Gazhebo at aol.com Gazhebo at aol.com
Thu Oct 5 20:06:48 EDT 2000


Wall Street Journal

October 5, 2000 

[for personal use only]

We May Need Moscow To Deal With Milosevic


By Anatol Lieven. Mr. Lieven, a senior associate at the Carnegie Endowment 

for International Peace in Washington, is author of "Chechnya: Tombstone of 

Russian Power" (Yale University Press, 1999).


The exchange on Yugoslav policy in Tuesday's presidential debate had a 

curious twist. George W. Bush essentially declared support for the old 

Clinton-Gore policy of seeking Russian help in the Balkans, which Al Gore was 

automatically forced to deny. Mr. Bush in turn was forced to agree with Mr. 

Gore that he would only enlist Russian mediation if Moscow agreed fully with 

U.S. policy.

 

The problem with their accord is that this is not what "mediation" means, and 

that there is little chance of Russia agreeing to mediate without its own 

policies and interests being taken into account. This is a pity, because on 

the basic goal of removing Mr. Milosevic, the position of the U.S. and much 

of Russian President Vladimir Putin's administration is the same. And it may 

well be that, as during the Kosovo War last year, a role for Russia could be 

the best or even the only way of forcing Mr. Milosevic to go into exile 

without further bloodshed.


Russia and the U.S. do have differences, as Mr. Gore noted. But a central one 

has been not Russian support for Mr. Milosevic as such, but Moscow's 

opposition to his indictment as a war criminal. This is not only Russia's 

attitude, nor is it necessarily politically wrong. As other writers have 

pointed out on this page recently, on numerous occasions the U.S. has helped 

remove wicked dictators from power not by promising to put them on trial, but 

by guaranteeing them safe and comfortable exiles.


By doing so, it avoided bloody civil wars that the democratic opposition 

would not necessarily have won. This is not a pretty business, least of all 

when dealing with someone as vile as Mr. Milosevic. But before it is 

denounced as morally unacceptable, it should be remembered that the Western 

commentators doing the denouncing are not those who will pay with their blood 

if their moral policy fails.

 

Mr. Bush was absolutely correct in his opposition to the use of U.S. force. A 

North Atlantic Treaty Organization invasion of Serbia to overthrow Mr. 
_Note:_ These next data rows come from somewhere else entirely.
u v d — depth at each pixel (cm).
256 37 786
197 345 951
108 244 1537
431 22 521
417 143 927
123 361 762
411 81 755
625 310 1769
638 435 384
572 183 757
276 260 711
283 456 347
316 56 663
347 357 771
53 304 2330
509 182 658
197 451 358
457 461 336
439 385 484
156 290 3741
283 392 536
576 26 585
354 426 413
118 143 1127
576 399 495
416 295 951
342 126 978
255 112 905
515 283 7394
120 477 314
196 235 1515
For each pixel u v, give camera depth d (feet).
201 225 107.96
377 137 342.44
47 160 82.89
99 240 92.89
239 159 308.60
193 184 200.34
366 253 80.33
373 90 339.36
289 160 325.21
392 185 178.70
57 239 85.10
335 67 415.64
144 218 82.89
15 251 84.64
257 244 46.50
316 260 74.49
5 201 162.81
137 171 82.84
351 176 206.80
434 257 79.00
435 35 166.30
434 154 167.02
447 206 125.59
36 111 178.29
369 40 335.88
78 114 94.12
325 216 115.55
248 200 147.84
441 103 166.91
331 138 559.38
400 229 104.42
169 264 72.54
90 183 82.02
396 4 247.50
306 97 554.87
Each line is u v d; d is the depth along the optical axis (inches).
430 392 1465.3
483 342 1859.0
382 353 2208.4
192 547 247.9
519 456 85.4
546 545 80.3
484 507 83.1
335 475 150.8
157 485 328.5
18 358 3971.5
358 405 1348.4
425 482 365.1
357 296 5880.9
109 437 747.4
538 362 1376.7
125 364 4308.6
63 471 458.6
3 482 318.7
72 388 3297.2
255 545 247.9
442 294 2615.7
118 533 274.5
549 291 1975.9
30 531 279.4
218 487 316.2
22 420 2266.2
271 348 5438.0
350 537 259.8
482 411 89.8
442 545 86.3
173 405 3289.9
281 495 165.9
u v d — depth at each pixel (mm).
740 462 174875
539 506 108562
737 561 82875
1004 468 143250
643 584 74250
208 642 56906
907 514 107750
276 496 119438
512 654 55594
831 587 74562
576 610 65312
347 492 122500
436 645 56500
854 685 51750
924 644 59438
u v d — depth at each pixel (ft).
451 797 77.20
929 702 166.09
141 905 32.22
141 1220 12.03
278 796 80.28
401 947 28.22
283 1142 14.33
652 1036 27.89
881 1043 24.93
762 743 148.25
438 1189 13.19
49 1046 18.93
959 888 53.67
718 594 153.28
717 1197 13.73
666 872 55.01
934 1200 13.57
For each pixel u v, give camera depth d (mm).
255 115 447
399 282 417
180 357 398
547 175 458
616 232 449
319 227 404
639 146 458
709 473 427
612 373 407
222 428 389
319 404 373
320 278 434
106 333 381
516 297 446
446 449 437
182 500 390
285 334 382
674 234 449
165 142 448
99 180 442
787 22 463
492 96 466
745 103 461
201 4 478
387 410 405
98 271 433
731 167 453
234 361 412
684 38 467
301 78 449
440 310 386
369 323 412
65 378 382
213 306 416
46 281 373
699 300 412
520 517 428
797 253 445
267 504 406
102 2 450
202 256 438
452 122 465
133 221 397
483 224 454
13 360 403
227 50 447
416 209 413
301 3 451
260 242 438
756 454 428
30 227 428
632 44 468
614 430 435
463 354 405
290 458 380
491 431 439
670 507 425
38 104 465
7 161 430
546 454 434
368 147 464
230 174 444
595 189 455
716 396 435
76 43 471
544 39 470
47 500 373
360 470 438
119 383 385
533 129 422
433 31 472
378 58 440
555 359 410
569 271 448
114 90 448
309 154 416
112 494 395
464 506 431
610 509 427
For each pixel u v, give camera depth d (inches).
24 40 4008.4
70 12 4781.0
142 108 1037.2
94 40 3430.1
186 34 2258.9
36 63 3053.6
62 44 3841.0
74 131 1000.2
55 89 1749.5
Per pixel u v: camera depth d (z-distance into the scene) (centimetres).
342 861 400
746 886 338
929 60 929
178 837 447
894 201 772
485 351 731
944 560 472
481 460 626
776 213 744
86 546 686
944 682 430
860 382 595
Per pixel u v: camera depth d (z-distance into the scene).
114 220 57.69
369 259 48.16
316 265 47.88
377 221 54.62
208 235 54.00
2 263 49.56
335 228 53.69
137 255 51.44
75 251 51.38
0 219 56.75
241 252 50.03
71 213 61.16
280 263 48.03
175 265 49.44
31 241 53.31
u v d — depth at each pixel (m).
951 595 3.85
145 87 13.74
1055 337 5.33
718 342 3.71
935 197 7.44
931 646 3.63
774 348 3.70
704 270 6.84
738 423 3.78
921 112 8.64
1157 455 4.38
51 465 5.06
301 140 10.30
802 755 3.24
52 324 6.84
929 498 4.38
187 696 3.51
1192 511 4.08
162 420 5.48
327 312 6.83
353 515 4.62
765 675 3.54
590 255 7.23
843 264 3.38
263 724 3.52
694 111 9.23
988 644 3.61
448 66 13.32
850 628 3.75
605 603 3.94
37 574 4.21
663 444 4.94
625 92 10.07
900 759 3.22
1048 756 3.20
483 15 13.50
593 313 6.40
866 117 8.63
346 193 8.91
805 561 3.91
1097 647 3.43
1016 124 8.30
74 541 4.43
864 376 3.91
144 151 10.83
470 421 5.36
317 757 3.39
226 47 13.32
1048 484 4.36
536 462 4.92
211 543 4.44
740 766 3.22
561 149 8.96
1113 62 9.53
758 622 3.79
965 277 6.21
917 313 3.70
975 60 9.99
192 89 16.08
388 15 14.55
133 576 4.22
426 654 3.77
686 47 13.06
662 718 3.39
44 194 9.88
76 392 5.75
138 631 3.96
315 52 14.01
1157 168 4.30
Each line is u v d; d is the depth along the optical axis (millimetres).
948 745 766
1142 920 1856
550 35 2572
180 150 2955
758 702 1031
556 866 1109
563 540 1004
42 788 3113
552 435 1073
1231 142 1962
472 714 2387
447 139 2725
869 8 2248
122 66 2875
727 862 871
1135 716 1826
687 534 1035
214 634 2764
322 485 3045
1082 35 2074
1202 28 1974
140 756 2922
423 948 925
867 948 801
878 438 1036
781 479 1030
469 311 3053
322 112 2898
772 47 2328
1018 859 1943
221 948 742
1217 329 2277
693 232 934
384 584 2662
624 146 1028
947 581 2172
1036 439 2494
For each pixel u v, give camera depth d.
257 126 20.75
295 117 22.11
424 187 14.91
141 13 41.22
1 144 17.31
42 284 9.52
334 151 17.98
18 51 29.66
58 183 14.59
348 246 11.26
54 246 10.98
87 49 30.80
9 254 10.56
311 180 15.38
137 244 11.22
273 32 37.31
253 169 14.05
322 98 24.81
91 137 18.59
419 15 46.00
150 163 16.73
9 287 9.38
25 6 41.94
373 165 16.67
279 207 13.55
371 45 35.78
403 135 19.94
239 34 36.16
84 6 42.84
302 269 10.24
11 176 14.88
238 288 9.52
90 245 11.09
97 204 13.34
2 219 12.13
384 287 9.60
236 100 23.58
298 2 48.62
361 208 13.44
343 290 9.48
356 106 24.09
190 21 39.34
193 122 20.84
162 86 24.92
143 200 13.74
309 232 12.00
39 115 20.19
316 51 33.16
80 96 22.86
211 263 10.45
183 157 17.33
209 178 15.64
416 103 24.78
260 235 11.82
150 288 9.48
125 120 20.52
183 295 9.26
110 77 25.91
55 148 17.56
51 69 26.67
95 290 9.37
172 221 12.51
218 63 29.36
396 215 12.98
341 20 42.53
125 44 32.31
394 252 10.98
Milosevic is out of the question. It is impossible to organize on short 

notice, would almost certainly unite a majority of Serbs in violent 

hostility, and would be strongly opposed by both European members of NATO and 

the Pentagon. This means that the U.S. has to seek alternatives, of which the 

obvious one is to go on supporting the opposition in its campaign to get Mr. 

Milosevic to step down.


But despite some encouraging signs, at the time of writing it is still not 

certain that this alone will work. The cold, subtle monster in Belgrade may 

still be able to mobilize enough resources to crush the opposition and remain 

in power.


There is even a risk that Mr. Milosevic may launch some form of attack on the 

government of Montenegro in order to try to force a NATO intervention there. 

As so often before, this would allow him to portray himself as a Serbian hero 

fighting the aggressive West. In recent weeks, U.S. officials have admitted 

that they were relying on Moscow to deter Mr. Milosevic from such a course.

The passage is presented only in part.